── BEREITGESTELLTER TEXT

Der Staat als Selbstbedienungsladen – vom Scheitern der Sozialen Marktwirtschaft
Es ist „die“ deutsche Erfindung oder gar Errungenschaft im Sinne einer humanen und sozial gerechten Gesellschaft – die Soziale Marktwirtschaft. So oder ähnlich wurde mir seinerzeit im staatlichen Bildungssystem (Schule, Berufsschule und Studium) sinngemäß diese Mischung aus Plan- und Marktwirtschaft angepriesen.
Das Scheitern der Sozialen Marktwirtschaft beziehungsweise des Wohlfahrtstaates wird aktuell recht eindrucksvoll im Bereich der gesetzlichen Krankenversicherung dokumentiert. Die Kosten für die Gesundheitsversorgung steigen dynamisch an, und so forderte der Finanzwissenschaftler Bernd Raffelhüschen jüngst eine gestaffelte Selbstbeteiligung von bis zu 2.000 Euro pro Jahr.
Wie bei allen umlagefinanzierten staatlichen Systemen wird das anstehende Renteneintrittsalter der geburtenstarken „Babyboomer“ und die damit verbundene demografische Entwicklung die Situation deutlich verschärfen.
Interpretation der Sozialen Marktwirtschaft
Müsste ich die Soziale Marktwirtschaft auf Basis meiner heutigen Erkenntnisse kurz mit ein bisschen Humor zusammenfassen, sähe das wie folgt aus:
Die Soziale Marktwirtschaft als idealistisches Konzept ist von der Wirkung her vergleichbar mit einem Hirnimplantat. Es schüttet Botenstoffe aus, sodass der Implantierte nahezu widerstandslos und ohne intellektuell tiefgründiges Hinterfragen staatliche Interventionen befürwortet und diese sogar aktiv einfordert. Die Menschen werden zu Staatsgläubigen.

────

ZIEL DER ÜBUNG:
Wie lautet alles im Text von „Der Staat als“ bis hinunter zu „und Marktwirtschaft angepriesen.“, wenn du „Bildungssystem“ gegen „Erziehungssystem“ tauschst? Die Daten stehen in keinem Zusammenhang mit dem Text.

── EINGABEDATEN

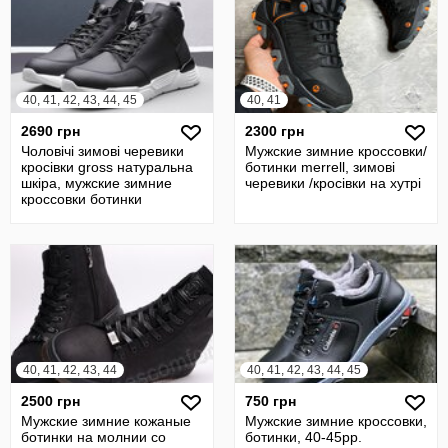
40, 41, 42, 43, 44, 45
40, 41
2690 грн
2300 грн
Чоловічі зимові черевики
Мужские зимние кроссовки/
кросівки gross натуральна
ботинки merrell, зимові
шкіра, мужские зимние
черевики /кросівки на хутрі
кроссовки ботинки
40, 41, 42, 43, 44
40, 41, 42, 43, 44, 45
2500 грн
750 грн
Мужские зимние кожаные
Мужские зимние кроссовки,
ботинки на молнии со
ботинки, 40-45рр.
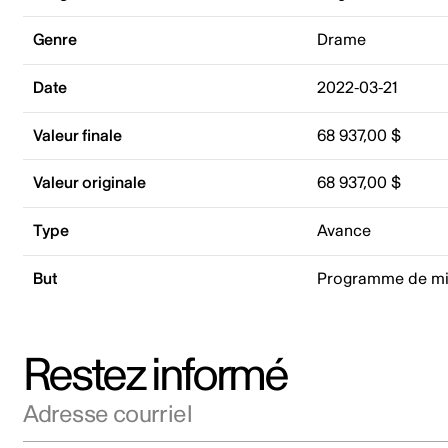
Genre
Drame
Date
2022-03-21
Valeur finale
68 937,00 $
Valeur originale
68 937,00 $
Type
Avance
But
Programme de mi
Restez informé
Adresse courriel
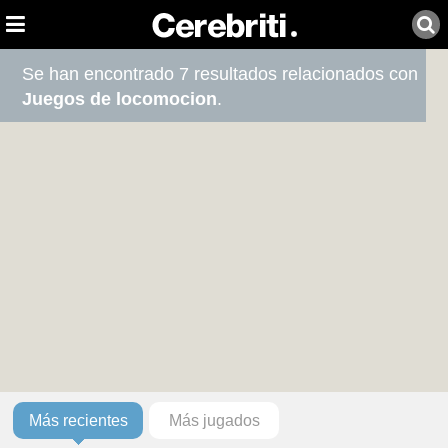
Se han encontrado 7 resultados relacionados con
Juegos de locomocion
.
Más recientes
Más jugados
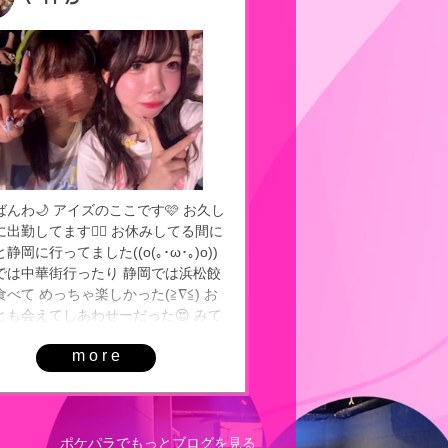
んわ🌙 アイズのここです🩷 お久し
出勤してます🖐🏻 お休みしてる間に
静岡に行ってました((o(｡･ω･｡)o))
では中華街行ったり 静岡では浜松餃
べて めっちゃ楽しかった(≧∇≦) お
とも会えてしあわせーだった😍 みて
 めっちゃ盛れた➰💕💕💕 めっちゃ暑
more
めっちゃ汗かいた💦 お店、涼しくて
しい☺️ 逢いに来てください❤️
ポケパラでもっとブログを見る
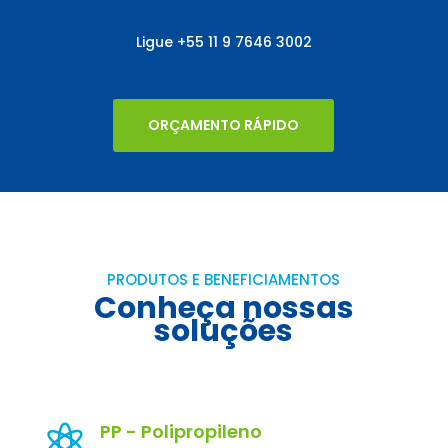
Ligue
+55
11 9 7646 3002
ORÇAMENTO RÁPIDO
PRODUTOS E BENEFICIAMENTOS
Conheça nossas
soluções
PP - Polipropileno

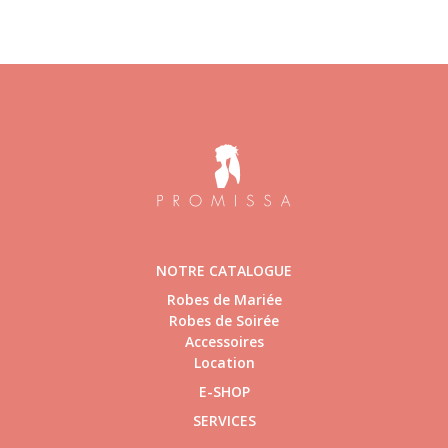
NOTRE CATALOGUE
Robes de Mariée
Robes de Soirée
Accessoires
Location
E-SHOP
SERVICES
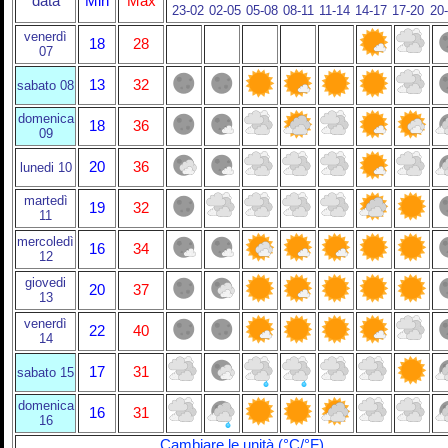
data
Min
Max
23-02
02-05
05-08
08-11
11-14
14-17
17-20
20
venerdì
18
28
07
13
32
sabato 08
domenica
18
36
09
20
36
lunedi 10
martedì
19
32
11
mercoledì
16
34
12
giovedi
20
37
13
venerdì
22
40
14
17
31
sabato 15
domenica
16
31
16
Cambiare le unità (°C/°F)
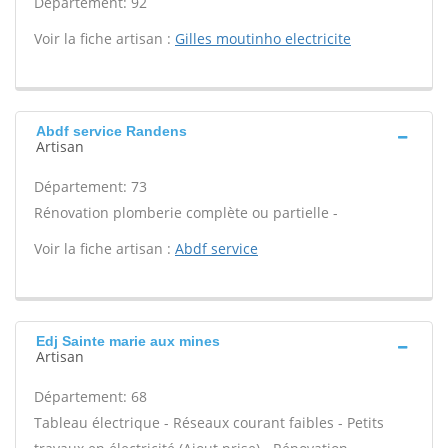
Département: 92
Voir la fiche artisan :
Gilles moutinho electricite
Abdf service Randens
Artisan
Département: 73
Rénovation plomberie complète ou partielle -
Voir la fiche artisan :
Abdf service
Edj Sainte marie aux mines
Artisan
Département: 68
Tableau électrique - Réseaux courant faibles - Petits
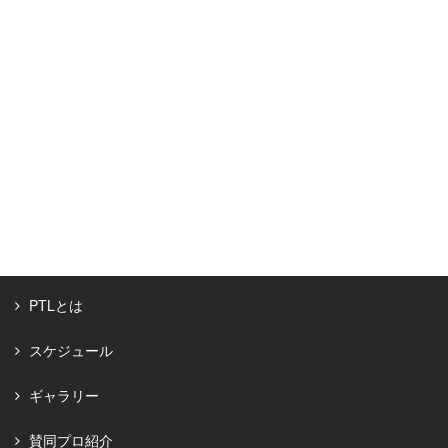
PTLとは
スケジュール
ギャラリー
賛同プロ紹介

────

LÖSUNG DER AUFGABE:
Der Staat als Selbstbedienungsladen – vom Scheitern der Sozialen Marktwirtschaft
Es ist „die“ deutsche Erfindung oder gar Errungenschaft im Sinne einer humanen und sozial gerechten Gesellschaft – die Soziale Marktwirtschaft. So oder ähnlich wurde mir seinerzeit im staatlichen Erziehungssystem (Schule, Berufsschule und Studium) sinngemäß diese Mischung aus Plan- und Marktwirtschaft angepriesen.